Collected data:
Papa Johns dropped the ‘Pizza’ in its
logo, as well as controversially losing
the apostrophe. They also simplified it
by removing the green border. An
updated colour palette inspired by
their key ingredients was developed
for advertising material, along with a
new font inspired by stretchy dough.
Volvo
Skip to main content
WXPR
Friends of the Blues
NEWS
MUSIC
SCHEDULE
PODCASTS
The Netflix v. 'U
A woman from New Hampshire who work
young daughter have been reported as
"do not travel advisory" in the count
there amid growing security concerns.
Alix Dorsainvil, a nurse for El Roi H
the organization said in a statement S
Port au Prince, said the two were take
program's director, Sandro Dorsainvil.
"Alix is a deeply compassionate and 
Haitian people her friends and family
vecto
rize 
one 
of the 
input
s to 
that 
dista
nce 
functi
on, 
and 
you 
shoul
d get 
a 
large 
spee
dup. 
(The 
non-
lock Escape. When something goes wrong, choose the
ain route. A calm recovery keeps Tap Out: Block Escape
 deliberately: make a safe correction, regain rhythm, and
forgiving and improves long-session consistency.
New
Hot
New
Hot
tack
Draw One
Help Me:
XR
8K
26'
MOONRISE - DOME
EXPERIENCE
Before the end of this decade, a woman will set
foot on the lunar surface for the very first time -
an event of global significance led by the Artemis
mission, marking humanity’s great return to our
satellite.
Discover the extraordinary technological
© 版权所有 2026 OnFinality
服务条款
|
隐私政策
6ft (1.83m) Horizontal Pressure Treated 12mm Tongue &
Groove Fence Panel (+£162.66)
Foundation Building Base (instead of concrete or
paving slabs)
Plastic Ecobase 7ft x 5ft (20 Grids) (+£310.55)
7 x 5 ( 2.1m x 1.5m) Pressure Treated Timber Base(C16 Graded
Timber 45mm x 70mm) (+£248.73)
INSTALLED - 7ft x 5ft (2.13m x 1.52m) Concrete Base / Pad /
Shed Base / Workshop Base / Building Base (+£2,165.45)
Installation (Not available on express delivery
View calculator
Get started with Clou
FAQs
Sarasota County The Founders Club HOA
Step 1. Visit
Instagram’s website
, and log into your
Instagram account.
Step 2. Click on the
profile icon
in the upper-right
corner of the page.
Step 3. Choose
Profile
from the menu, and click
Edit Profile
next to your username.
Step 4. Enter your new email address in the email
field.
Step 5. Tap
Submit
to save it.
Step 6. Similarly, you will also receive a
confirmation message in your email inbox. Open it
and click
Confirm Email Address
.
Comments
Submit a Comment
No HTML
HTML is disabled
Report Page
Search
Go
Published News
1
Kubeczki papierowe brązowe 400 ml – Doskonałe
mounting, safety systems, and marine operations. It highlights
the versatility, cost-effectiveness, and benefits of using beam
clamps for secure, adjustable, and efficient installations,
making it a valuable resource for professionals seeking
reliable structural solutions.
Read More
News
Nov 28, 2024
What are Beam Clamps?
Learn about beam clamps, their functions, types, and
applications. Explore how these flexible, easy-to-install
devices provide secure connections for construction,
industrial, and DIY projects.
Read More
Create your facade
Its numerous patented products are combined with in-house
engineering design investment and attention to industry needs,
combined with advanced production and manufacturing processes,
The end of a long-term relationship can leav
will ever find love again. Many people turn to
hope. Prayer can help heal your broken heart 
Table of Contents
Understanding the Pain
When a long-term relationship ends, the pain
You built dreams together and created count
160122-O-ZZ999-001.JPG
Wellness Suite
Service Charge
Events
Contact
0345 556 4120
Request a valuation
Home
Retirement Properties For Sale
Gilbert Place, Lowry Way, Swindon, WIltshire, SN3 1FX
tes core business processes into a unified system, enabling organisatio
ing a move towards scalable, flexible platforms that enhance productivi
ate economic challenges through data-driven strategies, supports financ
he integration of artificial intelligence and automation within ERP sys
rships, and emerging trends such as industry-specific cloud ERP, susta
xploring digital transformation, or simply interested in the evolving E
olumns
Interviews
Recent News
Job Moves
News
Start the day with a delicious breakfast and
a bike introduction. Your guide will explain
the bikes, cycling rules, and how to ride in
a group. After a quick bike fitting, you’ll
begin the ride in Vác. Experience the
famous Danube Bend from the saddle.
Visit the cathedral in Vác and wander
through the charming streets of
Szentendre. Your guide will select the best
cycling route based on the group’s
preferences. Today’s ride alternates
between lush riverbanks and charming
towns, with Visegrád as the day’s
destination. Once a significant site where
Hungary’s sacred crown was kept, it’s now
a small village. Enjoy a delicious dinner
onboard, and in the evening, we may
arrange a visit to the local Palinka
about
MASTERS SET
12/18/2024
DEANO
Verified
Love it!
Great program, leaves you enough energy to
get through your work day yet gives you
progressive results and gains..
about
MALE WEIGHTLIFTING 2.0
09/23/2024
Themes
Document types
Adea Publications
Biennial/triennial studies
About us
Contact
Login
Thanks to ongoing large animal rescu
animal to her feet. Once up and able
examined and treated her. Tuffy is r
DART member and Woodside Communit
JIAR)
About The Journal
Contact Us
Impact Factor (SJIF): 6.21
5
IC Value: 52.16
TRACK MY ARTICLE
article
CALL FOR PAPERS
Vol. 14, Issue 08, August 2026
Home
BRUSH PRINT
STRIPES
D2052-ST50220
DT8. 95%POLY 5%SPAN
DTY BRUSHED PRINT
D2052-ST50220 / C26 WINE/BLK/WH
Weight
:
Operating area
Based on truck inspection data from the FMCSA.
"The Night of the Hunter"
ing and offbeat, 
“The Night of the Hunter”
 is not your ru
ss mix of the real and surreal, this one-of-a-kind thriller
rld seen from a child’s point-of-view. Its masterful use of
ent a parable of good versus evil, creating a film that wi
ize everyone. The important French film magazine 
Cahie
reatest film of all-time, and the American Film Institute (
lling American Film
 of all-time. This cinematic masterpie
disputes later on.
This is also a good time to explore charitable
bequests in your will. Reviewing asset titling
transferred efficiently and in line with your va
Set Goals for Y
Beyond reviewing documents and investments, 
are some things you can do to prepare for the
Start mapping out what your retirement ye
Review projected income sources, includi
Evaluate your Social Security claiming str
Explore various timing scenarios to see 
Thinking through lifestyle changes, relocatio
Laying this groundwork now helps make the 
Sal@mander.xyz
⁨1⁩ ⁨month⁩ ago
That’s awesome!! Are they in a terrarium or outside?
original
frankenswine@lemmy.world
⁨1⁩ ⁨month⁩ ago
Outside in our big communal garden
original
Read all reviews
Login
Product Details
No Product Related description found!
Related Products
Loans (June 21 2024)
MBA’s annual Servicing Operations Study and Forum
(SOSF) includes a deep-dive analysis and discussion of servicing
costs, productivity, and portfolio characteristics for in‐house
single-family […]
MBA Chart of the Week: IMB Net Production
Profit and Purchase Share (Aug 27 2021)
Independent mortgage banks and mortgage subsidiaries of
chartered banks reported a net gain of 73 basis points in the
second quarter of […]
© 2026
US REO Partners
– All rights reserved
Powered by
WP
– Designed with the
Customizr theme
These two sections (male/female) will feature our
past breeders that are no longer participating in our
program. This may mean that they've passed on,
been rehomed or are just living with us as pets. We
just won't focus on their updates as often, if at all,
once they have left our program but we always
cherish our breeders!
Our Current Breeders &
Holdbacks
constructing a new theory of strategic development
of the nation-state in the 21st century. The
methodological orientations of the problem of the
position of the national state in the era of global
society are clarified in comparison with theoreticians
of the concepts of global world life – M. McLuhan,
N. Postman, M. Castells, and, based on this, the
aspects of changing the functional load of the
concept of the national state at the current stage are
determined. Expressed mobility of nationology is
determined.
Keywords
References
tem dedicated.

WHAT THE TASK REQUIRES: Copy the collected data verbatim, from the first line of the items through the line that contains "Before the end".

SOLVED EXERCISE:
Papa Johns dropped the ‘Pizza’ in its
logo, as well as controversially losing
the apostrophe. They also simplified it
by removing the green border. An
updated colour palette inspired by
their key ingredients was developed
for advertising material, along with a
new font inspired by stretchy dough.
Volvo
Skip to main content
WXPR
Friends of the Blues
NEWS
MUSIC
SCHEDULE
PODCASTS
The Netflix v. 'U
A woman from New Hampshire who work
young daughter have been reported as
"do not travel advisory" in the count
there amid growing security concerns.
Alix Dorsainvil, a nurse for El Roi H
the organization said in a statement S
Port au Prince, said the two were take
program's director, Sandro Dorsainvil.
"Alix is a deeply compassionate and 
Haitian people her friends and family
vecto
rize 
one 
of the 
input
s to 
that 
dista
nce 
functi
on, 
and 
you 
shoul
d get 
a 
large 
spee
dup. 
(The 
non-
lock Escape. When something goes wrong, choose the
ain route. A calm recovery keeps Tap Out: Block Escape
 deliberately: make a safe correction, regain rhythm, and
forgiving and improves long-session consistency.
New
Hot
New
Hot
tack
Draw One
Help Me:
XR
8K
26'
MOONRISE - DOME
EXPERIENCE
Before the end of this decade, a woman will set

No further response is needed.